### Encargo 1
Según el texto sobre Atienza, ¿en qué año apuntaba ya el doctor Layna la circunstancia de la menor intensidad de los propios atencinos?
### Encargo 2
Por favor, escribe lo que sigue al texto sobre Atienza a partir de su última frase.

### Fragmento del texto
★ ★ ★ ★
«En la falda oriental de un
cerro coronado por gigantesco castillo en ruinas, el más insolente guerrero de
piedra que cabe imaginar, está edificada la Muy Noble y Muy Leal Villa
realenga. Sus casas son feas y caducas, rodeadas de un misterio vivo, sus
calles irregulares invitan al sonambulismo; en sus ruinas se aposenta el alma
de los tiempos muertos.» (B.PÉREZ GALDÓS. “Narváez”)
Mucho se ha escrito
sobre Atienza, y muchos fuimos los que, con mejor o peor suerte, le dedicamos
horas de nuestra vida. Horas para conocerla, horas para llorar su derrota,
horas para gozar de su verdad como villa admirada y admirable; horas, en fin,
que jamás fueron tiempo perdido ante la nueva imagen de la “Muy Noble y Muy
Leal villa realenga”, en la que, unos más y otros menos, todos aportamos
nuestro granito de arena para sacarla de las sombras; todos, sí, aunque con
menor intensidad tal vez los propios atencinos, salvo conocidas excepciones,
naturalmente, circunstancia ésta que ya apuntaba en 1934 el doctor Layna, su
historiador más riguroso y profundo.
A la villa de Atienza
hay que acercarse con cariño, cuando menos con el respeto que merecen todas
aquellas viejas ciudades castellanas en las que se fue modelando, en sesiones
de guerras y de concordias, la Historia de España. Atienza, para mal suyo, sabe
más de acontecimientos dolorosos que de horas de dicha; y si no, ahí tienen a
la roca fuerte para que se lo pregunten, a sus murallas y sus arcos para dar
fe.
★ ★ ★ ★
### Entradas extraídas
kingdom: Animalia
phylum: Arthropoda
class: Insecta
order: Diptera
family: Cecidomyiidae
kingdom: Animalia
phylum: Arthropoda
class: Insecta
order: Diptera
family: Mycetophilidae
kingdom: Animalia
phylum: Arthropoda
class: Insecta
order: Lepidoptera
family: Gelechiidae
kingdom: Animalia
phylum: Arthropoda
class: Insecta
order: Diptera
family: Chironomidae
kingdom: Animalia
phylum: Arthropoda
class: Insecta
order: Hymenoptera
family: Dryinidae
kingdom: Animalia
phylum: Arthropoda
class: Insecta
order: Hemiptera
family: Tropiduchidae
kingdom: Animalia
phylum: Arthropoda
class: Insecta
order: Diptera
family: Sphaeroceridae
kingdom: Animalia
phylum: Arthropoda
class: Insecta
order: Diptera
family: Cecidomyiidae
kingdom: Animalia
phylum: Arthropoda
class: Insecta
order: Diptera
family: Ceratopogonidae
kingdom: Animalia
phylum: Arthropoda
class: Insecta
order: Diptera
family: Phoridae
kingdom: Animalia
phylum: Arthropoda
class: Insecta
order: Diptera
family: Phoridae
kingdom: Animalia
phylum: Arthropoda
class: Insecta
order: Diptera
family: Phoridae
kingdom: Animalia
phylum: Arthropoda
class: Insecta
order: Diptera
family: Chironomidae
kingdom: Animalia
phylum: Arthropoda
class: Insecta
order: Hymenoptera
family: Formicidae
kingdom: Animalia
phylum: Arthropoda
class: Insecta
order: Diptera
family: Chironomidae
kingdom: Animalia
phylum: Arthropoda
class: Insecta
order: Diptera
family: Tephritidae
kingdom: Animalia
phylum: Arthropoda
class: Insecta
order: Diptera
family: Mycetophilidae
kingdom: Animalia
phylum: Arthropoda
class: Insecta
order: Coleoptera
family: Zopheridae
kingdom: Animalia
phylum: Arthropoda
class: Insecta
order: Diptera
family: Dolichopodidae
★ ★ ★ ★
### Respuesta 1
En 1934.

### Respuesta 2
La villa se ha
quedado sin gente; pero ahí está, cuidada como nunca, cómoda como nunca,
ordenada como nunca, y dispuesta a mostrar al mundo lo que aún quedó escondido
en sus iglesias, después de los crueles y continuos saqueos a los que la
sometió el devenir de los tiempos; pues, muy poco tiene que agradecer la
hermosa Atienza a los caprichos de la Historia ajenos a ella, a los desalmados
intrusos que tuvo por huéspedes en lejanos momentos de su existencia; sirva de
ejemplo el expolio llevado a cabo por las tropas napoleónicas del general
Duvenet, gobernador militar de la Soria invadida, quienes al apoderarse por
sorpresa de Atienza, desmantelaron bárbaramente el castillo, saquearon hogares,
desvalijaron iglesias e incendiaron cerca de cien viviendas humildes
pertenecientes a honrados trabajadores de los barrios de Puertacaballos, de la
Trinidad y de San Bartolomé, en los arrabales. Hoy, los tres son extramuros, ni
barrios siquiera. Atienza no se rehízo en su antigua grandiosidad de villa bien
poblada. su número de habitantes es exiguo, pero ahí queda su encanto bien
patente, y su magnífico tesoro artístico, pasado al olvido el recuerdo de
aquellas cargas de objetos de supremo valor arrancados de sus iglesias, que a
lomo de caballerías se llevaron a su país los soldados gabachos, y que, como
bien se te ocurre pensar, lector amigo, jamás le han devuelto.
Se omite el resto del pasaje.